The Accelerating Medicines Partnership in Type 2 Diabetes (AMP T2D) is a pre-competitive partnership among the National Institutes of Health, industry and not-for-profit organizations, which is managed by the Foundation for the National Institutes of Health. Its mission is to make genetic association data accessible to the worldwide biomedical research community via the Type 2 Diabetes Knowledge Portal, in order to facilitate discovery of new targets for T2D treatment. But it can be a challenge to aggregate genetic data. The privacy of the individuals who contributed their health status and genomic sequences must always be protected, and there are many layers of regulation to ensure this. Restrictions at the institutional, regional, and national levels determine how data are handled and whether they can be transferred.

Until now, all of the results displayed in the Portal have been derived from data housed at the AMP T2D Data Coordinating Center (DCC) at the Broad Institute, where the Portal website resides.

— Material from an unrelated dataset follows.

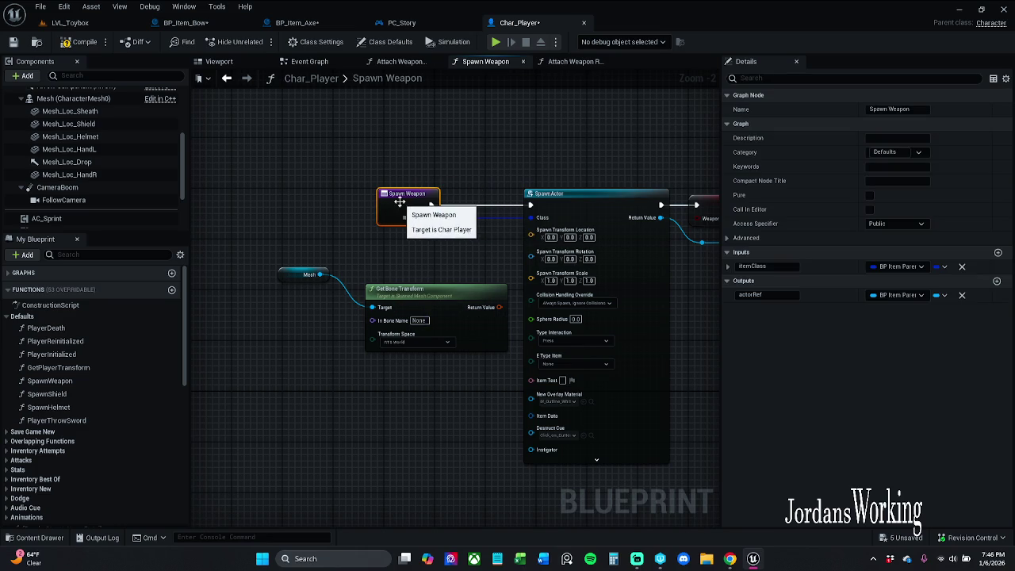
{"action": "left_click", "coordinate": [414, 289]}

But some of the valuable data generated outside the U.S. cannot be transferred to the DCC. To address this issue, AMP T2D funded the development of a mechanism that enables researchers to interact with all of the data: federation. 

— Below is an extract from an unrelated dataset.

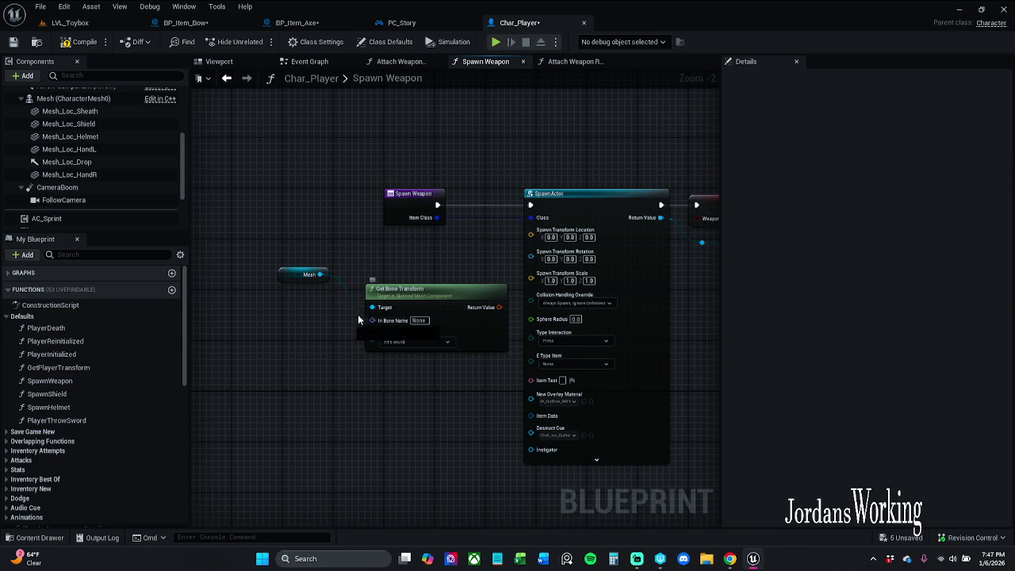
{"action": "left_click_drag", "start_coordinate": [432, 240], "coordinate": [425, 244]}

Federation means that data are housed at a site (a “federated node”) that meets their specific privacy requirements, but are made available for remote queries via the Portal. Results from such queries are served up alongside results from all of the datasets housed in the AMP T2D DCC. Researchers may browse and query data from any location without even needing to know where they reside.

A federated node has now been created at the European Bioinformatics Institute (EBI) and may be accessed via the T2D Knowledge Portal. Today, Portal tools and interfaces can query both data housed at the AMP T2D DCC at the Broad Institute and data at the EBI federated node. 

According to Paul Flicek, a Senior Scientist and Team Leader of Vertebrate Genomics at EMBL-EBI, “A key mission of EMBL-EBI is to make data available to the widest possible community. Seamlessly accessing stored in multiple locations via a single portal helps ensure that the data we store from many projects are maximally useful for additional research.”

The first dataset to be incorporated into the Portal via the EBI federated node is the Oxford BioBank exome chip analysis dataset, which contains association data for glycemic, lipid, and blood pressure traits from over 7,100 healthy subjects in Oxfordshire, U.K. The dataset is described on our Data page. Portal users can interact with this dataset in the same way (and with the same speed) as with other datasets. 

“Diabetes is a global problem, and it will take research and innovation on a global scale if we are to tackle it effectively,” says Mark McCarthy, Robert Turner Professor of Diabetic Medicine at University of Oxford. “The success of our research on the genetics of diabetes depends on access to data generated by groups around the world. The federated portal provides an additional set of tools that will allow us to jointly analyse those data sets wherever they happen to be based.” 

Federation represents both an important technical advance in handling and protecting data, and a significant step forward in democratizing and improving access to genetic association results. And because it is generally applicable to any kind of genetic association data, it has the potential to have an impact beyond T2D research, facilitating the study of other complex diseases and traits.